____ Data for this task

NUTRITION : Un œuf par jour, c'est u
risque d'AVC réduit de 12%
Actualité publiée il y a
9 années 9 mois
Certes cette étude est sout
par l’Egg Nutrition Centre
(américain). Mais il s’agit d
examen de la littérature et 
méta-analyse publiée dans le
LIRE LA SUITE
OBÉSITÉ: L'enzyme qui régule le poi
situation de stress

________
____ Data for this task

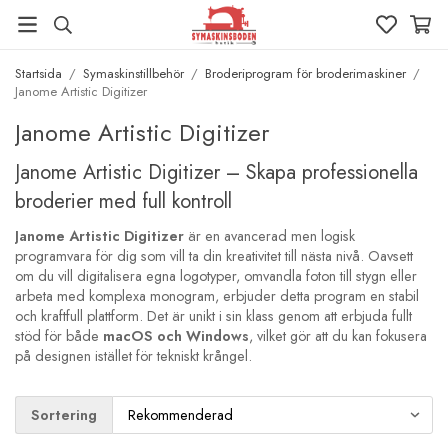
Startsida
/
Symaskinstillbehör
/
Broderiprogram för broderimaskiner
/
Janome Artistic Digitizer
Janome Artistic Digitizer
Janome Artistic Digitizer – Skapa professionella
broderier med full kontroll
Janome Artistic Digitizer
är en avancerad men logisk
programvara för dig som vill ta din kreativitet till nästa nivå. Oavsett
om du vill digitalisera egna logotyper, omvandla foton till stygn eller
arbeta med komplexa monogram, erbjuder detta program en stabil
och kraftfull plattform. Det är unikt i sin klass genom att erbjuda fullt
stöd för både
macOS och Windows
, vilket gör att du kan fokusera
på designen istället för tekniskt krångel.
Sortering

________

Task to carry out: From the listing above, the lines starting with the one that has "NUTRITION : Un œuf par jour, c'est u" and running through the one that has "situation de stress" should be copied exactly, ends included.

Exercise response:
NUTRITION : Un œuf par jour, c'est u
risque d'AVC réduit de 12%
Actualité publiée il y a
9 années 9 mois
Certes cette étude est sout
par l’Egg Nutrition Centre
(américain). Mais il s’agit d
examen de la littérature et 
méta-analyse publiée dans le
LIRE LA SUITE
OBÉSITÉ: L'enzyme qui régule le poi
situation de stress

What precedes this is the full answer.